С Михаилом Александровичем в тот же вечер мы были у С. И. Мамонтова, там были В. М. Васнецов, Серов. Михаил Александрович был ранее знаком с Виктором Михайловичем. Михаил Александрович сделался сразу птенцом Москвы, и все с ним сразу перезнакомились. Но тут-то и началась настоящая травля этого замечательного художника. Все, что он делал, возбуждало во всех злобу, многие менторы все же его ценили и кой-что поручали ему сделать.
Денег у Михаила Александровича не было ни рубля, он взял у меня двадцать пять рублей - у меня тоже было плохо, пошел в магазин на Кузнецкий мост и купил духи, мыло «Коти», так мне объяснил. В мастерской утром делалась ванна - брался большой красный таз, грелась на железной печке вода, в нее вливались духи каплями - раз, два, три и т. д., потом одеколон. Михаил Александрович вставал ногами в таз и губкой от затылка выпускал пахучую воду. Еще купили самый лучший ликер, обедать ходили «…» и через неделю у нас ничего не было. Михаил Александрович вздумал сам готовить. Послал дворника за яйцами, положил их в печь в уголья - они все лопнули. Я смеялся, он обиделся.

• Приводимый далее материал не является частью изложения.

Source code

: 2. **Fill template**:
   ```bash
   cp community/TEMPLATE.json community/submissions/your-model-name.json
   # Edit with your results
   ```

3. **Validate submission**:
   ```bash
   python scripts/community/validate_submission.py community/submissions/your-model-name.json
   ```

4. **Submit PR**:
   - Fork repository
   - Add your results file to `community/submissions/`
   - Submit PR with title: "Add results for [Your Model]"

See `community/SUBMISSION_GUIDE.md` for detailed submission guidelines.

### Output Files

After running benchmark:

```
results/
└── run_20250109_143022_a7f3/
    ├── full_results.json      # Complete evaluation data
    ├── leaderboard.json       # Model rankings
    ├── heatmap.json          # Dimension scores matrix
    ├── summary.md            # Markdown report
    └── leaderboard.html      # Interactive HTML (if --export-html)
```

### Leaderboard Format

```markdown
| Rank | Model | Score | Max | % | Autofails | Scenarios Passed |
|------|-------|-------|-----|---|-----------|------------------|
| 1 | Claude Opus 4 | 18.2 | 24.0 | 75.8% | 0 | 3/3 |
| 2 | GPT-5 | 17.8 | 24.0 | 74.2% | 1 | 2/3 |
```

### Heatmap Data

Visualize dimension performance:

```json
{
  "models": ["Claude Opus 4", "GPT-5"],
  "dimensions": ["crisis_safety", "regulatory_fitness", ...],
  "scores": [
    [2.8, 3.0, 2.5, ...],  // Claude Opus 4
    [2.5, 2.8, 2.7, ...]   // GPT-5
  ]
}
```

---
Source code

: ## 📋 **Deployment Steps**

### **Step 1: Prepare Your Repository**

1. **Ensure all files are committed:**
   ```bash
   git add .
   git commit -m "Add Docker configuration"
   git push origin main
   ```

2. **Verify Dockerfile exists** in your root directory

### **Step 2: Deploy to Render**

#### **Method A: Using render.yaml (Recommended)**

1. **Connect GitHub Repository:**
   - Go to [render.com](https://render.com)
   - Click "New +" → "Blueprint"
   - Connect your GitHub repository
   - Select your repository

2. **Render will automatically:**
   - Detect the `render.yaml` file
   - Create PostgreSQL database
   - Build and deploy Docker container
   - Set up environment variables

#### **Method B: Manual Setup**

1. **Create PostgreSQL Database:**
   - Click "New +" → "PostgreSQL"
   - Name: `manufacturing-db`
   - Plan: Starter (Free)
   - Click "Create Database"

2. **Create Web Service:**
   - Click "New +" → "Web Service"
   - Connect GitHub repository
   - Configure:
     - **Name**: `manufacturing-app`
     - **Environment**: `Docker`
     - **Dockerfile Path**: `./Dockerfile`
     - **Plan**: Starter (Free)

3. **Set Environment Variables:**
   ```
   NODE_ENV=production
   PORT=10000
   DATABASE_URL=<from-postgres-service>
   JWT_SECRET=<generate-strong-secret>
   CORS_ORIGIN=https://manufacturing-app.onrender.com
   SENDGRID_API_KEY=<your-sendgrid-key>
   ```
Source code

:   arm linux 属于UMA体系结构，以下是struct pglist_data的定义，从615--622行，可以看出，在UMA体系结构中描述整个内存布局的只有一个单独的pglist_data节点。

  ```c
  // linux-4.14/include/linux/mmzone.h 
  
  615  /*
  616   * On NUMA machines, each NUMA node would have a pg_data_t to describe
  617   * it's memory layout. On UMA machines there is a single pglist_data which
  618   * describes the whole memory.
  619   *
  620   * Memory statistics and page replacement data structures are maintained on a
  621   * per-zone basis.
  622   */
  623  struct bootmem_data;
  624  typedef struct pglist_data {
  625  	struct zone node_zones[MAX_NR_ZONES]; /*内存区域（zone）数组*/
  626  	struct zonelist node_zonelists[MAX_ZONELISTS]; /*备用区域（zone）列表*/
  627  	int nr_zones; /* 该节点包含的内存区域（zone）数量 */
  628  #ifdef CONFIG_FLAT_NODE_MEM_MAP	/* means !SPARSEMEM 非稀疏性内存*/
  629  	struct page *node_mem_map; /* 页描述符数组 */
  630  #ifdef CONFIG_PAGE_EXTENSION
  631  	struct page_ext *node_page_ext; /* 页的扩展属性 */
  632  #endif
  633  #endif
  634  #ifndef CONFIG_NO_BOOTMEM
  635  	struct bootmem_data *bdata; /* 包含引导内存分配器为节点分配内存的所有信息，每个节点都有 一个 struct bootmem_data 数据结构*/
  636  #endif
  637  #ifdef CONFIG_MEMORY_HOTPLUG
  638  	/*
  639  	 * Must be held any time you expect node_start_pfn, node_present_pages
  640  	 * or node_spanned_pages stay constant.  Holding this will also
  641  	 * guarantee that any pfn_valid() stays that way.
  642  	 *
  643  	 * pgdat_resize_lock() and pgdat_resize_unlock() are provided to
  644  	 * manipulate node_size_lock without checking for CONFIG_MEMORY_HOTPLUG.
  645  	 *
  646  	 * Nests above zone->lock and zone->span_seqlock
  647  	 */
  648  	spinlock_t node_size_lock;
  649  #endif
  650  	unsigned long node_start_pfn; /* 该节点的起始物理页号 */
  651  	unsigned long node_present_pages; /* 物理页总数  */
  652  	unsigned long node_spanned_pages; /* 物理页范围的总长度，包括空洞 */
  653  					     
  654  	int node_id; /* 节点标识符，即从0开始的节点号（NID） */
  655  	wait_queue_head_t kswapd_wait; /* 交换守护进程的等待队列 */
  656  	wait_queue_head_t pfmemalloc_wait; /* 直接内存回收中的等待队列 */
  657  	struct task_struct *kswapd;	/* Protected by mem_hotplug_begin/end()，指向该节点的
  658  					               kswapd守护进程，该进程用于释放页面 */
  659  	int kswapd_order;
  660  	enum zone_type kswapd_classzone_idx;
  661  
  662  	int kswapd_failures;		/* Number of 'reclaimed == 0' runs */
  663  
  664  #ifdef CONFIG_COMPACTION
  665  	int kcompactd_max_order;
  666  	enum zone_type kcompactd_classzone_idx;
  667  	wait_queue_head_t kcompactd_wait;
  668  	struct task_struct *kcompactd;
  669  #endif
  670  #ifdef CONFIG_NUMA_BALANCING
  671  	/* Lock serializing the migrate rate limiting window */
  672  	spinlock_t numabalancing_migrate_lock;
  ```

В это время Михаил Александрович получил работу иллюстрировать Лермонтова в издании Кушнерева[167]. Изданием заведовал Кончаловский[168]. Михаил Александрович взял картон с наклеенной бумагой, тушь и кисть, и я видел, как он остро, будто прицеливаясь или что-то отмечая, отрезывая в разных местах на картоне, клал обрывистые штрихи, тонкие, прямые, и с тем же отрывом их соединял. Тут находил глаз, внизу ковер, слева решетку, в середине ухо и т. д., и так все соединялось, соединялось, заливалось тушью - и лицо Тамары, и руки, и звезды в решетках окна. Он сам был напряжение, внимание, как сталь были пальцы. Он весь был как из железа, руки как-то прицеливались, делали удар и оставались мгновение приставшие к картону, и так каждый раз. Сам он делал, как стойку делает породистая лягавая: вот-вот улетит дичь. Все-все, восточные инструменты, костюмы были у него в голове, но костюм Демона он взял мой, ассирийский. Врубелю ничего не стоило, увидев что-либо, дома нарисовать его похоже. В первой иллюстрации «Демона» Тамару он сделал с В. С. М., в доме которой мы бывали[169]. У меня был большой персидский меч. Как только его увидал Врубель, он разделся, снял рубашку, обнажил грудь, приложил его себе на грудь плашмя и так смотрел в зеркало: «Ага! Я это запомню».
Я был крайне огорчен, что Михаил Александрович изрезал большой картон «Воскресение» и наклеил на акварель бумагу, смыв перед этим свою акварель почти добела. Он совершенно не жалел, не [копил] своих работ. Это было странно, так как он понимал их значение и говорил: «Это так, это хорошо - я умею». Но он не видел похвал, что кому-нибудь это нужно. Он изверился из-за непонимания окружающих и вечной травли его - это какое-то внушение извне - и горьки часто были его глаза, и сирота жизни был этот дивный философ-художник. Не было ни одного человека, который бы больно не укусил его и не старался укусить. И знакомство московских богатых домов, где его общество любили «…» любили как оригинала, но все же было то, что вот те все - настоящие художники, а этот - такой, которого надо доделать - учить. Все отлично себя держат, такие положительные, а вот этот Врубель - не совсем. Вдруг станет сразу говорить не совсем то, что нравится, станет ухаживать за дамой, а то - никакого-никакого внимания, чего доброго, сумасброд. Нет в нем положительного, а пишет черт знает что такое - за него совестно: то какими-то точками, то штрихами. Однажды один из важных московских граждан спросил у другого важного: «А что это такое делает у вас этот господин - какого страшного пишет?» Тот важный гражданин сконфузился за Михаила Александровича и сказал: «Это проба красок для мозаики». - «А я-то думал!» - успокоился другой важный гражданин. Михаил Александрович знакомился охотно со всеми и со всеми был одинаков, спорил и во всех находил интересного собеседника.
«…» И все кругом что делал Врубель считали, что так, да не так, потом только увидели, что далеки до понимания и силы этого удивительного фантаста и творца личной формы и высокого творческого духа. Потом, спустя долгое время, как бы спохватились, что это такой был-де художник - потом уже, во время его болезни.